John Calvin Commentary


John Calvin Commentary
"O Jerusalem, wash thy heart from wickedness, that thou mayest be saved. How long shall thine evil thoughts lodge within thee?" — Jeremiah 4:14 (ASV)
Here now the Prophet expressly and openly exhorts the people to repent. By commanding Jerusalem to wash her heart from wickedness, that she might be saved, he shows that there was no remedy unless the Jews were reconciled to God, and that this could not happen unless they repented of their sins.
He had said before that while God was angry they could not help but perish. He now confirms the same thing: that you may be saved, wash your heart from wickedness. This is as if he had said that there was war between the Jews and God, and that salvation could by no means be hoped for, since God was armed for their destruction and showed Himself a judge to punish their vices.
At the same time, he reminds them of the true way of repentance: it was by washing their heart from wickedness. For hypocrites always seek to appease God by external rites and observances, but the Prophet shows that God cannot be pacified unless they return to Him from the heart.
He then means that the beginning of true repentance is an inward feeling. We now perceive what the Prophet means.
But those who maintain that repentance is the cause of salvation reason foolishly, because it is said, “That you may be saved, wash your heart from wickedness.” The Papists seize upon such passages to establish free will, and they hold that sins are abolished and punishment remitted through satisfactions made by us.
But this is extremely absurd and frivolous. For the Prophet is not speaking of the cause of salvation; but, as I have said, he simply shows that people are extremely thoughtless when they expect a peaceful condition while they carry on war with God, and when He is armed to execute vengeance on them.
We are not then to inquire here whether a sinner delivers himself from God’s hand by his repentance. Instead, the Prophet had only this one thing in view: that we cannot be safe and secure unless God is reconciled to us. He further shows that God will not be propitious to us unless we repent, and that from the heart or from a genuine feeling within.

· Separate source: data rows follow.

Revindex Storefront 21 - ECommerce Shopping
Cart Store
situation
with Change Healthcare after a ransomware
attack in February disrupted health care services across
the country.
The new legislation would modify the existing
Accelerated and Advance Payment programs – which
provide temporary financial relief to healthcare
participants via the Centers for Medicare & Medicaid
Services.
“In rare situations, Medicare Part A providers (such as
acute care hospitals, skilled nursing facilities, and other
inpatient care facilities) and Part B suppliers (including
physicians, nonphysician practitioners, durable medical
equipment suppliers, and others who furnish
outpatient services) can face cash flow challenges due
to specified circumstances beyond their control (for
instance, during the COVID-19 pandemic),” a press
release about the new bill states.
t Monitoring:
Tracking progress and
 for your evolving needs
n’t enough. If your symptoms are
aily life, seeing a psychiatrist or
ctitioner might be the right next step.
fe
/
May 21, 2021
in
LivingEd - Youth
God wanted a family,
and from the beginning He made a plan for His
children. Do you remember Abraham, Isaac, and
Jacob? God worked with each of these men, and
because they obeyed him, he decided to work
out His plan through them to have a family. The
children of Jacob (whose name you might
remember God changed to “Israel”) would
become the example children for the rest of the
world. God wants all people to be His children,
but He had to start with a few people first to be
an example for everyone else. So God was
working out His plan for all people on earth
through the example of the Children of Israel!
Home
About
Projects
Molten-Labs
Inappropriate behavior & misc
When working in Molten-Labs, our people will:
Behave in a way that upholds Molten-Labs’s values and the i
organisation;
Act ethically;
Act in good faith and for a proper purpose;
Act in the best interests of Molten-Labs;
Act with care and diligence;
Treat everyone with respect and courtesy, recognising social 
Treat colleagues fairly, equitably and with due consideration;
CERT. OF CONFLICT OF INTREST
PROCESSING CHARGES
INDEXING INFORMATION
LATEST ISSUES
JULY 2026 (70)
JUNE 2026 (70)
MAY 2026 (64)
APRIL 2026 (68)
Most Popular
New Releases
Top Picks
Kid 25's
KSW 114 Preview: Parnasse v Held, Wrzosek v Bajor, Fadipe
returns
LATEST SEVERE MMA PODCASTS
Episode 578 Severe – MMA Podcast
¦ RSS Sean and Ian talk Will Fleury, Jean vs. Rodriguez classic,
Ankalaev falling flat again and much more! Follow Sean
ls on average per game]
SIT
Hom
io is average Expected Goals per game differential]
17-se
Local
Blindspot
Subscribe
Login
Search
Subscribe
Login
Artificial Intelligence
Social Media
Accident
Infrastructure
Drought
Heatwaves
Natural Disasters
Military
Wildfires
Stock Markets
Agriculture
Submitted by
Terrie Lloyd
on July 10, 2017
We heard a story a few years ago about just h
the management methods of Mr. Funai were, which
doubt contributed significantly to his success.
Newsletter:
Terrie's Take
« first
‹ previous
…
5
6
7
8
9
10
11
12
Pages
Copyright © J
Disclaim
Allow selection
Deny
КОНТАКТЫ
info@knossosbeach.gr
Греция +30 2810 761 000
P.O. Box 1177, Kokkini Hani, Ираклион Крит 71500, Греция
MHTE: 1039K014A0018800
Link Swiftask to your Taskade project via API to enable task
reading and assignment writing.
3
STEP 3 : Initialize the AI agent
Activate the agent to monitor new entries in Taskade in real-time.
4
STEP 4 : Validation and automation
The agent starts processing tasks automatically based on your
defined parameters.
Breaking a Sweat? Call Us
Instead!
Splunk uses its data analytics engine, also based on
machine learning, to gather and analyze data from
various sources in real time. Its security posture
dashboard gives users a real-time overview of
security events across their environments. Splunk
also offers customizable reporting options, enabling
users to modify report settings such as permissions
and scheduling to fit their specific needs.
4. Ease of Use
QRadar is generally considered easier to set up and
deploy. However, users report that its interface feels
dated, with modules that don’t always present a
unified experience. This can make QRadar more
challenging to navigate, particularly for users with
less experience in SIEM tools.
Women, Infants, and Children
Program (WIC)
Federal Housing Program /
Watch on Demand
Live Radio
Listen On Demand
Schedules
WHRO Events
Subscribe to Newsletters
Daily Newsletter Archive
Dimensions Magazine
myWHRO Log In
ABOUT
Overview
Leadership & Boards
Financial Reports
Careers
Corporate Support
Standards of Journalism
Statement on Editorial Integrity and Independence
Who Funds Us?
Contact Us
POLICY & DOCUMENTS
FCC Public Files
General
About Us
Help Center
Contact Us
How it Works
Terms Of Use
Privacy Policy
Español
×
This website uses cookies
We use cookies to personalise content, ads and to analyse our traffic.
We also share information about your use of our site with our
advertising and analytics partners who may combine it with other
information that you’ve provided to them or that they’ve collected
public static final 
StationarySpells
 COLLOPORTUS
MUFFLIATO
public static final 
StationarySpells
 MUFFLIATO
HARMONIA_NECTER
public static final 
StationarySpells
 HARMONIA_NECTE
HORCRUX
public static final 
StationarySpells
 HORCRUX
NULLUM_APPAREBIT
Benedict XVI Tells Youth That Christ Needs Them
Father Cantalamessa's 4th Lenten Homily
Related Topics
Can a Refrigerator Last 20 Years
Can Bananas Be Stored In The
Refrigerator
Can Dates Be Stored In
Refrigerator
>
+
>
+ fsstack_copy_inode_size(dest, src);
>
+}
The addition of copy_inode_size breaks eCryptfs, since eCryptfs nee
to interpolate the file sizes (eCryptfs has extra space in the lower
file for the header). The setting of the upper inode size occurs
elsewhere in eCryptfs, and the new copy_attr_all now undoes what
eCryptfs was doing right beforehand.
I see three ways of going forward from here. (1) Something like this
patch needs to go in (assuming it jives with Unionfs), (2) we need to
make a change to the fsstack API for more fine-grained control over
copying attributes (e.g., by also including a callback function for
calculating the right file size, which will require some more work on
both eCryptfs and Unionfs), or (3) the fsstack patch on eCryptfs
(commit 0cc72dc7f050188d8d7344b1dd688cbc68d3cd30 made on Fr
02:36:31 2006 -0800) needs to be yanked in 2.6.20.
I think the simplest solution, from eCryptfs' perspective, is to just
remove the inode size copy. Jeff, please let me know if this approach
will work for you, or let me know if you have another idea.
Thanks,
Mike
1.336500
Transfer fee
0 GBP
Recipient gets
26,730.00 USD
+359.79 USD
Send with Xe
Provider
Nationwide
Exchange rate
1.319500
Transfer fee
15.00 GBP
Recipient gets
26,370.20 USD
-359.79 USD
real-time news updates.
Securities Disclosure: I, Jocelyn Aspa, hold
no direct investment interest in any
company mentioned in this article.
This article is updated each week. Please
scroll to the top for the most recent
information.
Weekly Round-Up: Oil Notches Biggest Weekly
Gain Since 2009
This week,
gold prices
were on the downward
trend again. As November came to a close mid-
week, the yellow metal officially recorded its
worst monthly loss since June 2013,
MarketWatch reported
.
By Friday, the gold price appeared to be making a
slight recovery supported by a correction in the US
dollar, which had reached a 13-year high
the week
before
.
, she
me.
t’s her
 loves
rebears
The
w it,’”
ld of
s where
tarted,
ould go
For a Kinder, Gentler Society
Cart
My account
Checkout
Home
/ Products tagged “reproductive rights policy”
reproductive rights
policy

He then adds, How long shall the thoughts of your vanity remain within you? He here touches on the hypocrisy of his own nation.
He, in effect, says that whatever excuses they might make, they were still proved guilty before God, and that their evasions were frivolous because God penetrated into the inmost recesses of their hearts.
He indeed speaks most suitably, for he had to deal with hypocrites who thought that their outward performances pacified God. They also thought that when they alleged their evasions, they ought to be forgiven, as they could not be condemned by earthly judges.
The Prophet derides these delusive thoughts: How long shall thoughts of vanity remain within you? This means: “Though the whole world were to absolve you, what would it yet avail you? For vain thoughts remain in your midst—that is, in the recesses of your heart—and God knows them, for nothing is hidden from Him. There is then no reason for you to think that you will gain anything by your outward display or your excuses, for God is the searcher of hearts. Let not these thoughts continue within you.”
He calls them the thoughts of vanity. The word און, aun, sometimes means substance, but it also means power, and sometimes grief, and sometimes vanity or trouble. The Prophet means here, I have no doubt, trouble or vanity. But some expound it as signifying lust; however, I do not know whether it can be so taken.
Either of the two foregoing meanings may suit the passage, though vanity seems the best. How long, then, shall thoughts of vanity remain within you? That is, by which you deceive yourself; for when God suspended His vengeance, the Jews thought that they had escaped from His hand.
They might, at the same time, have been called the thoughts of trouble or sorrow from the effect. For how could it have been otherwise, but that they must have found they had procured a heavier judgment for themselves by trifling with the indulgence and forbearance of God?
The explanation given by some, who render the words “thoughts of grief” because the Jews had done many wrongs to their neighbors and caused them unjust vexations, is too strained. I therefore do not doubt that the Prophet refers to those deceptive hopes by which the Jews grew more perverse against God, so as not to fear any punishment.
Prayer:
Grant, Almighty God, that since You are pleased daily to invite us to repentance, and since our own conscience is a witness to how we have in various ways provoked Your vengeance—O grant, that we may not remain obstinate in our sins, nor harden our minds by perverse delusions, but allow ourselves to be subdued by Your word. May we so offer ourselves to You with a pure and sincere heart, that our whole life may be nothing else but a striving for that newness which You require; so that, being consecrated to You in mind and body, we may always labor to glorify Your name, until we are made partakers of that glory which has been obtained for us by the blood of Your only-begotten Son. Amen.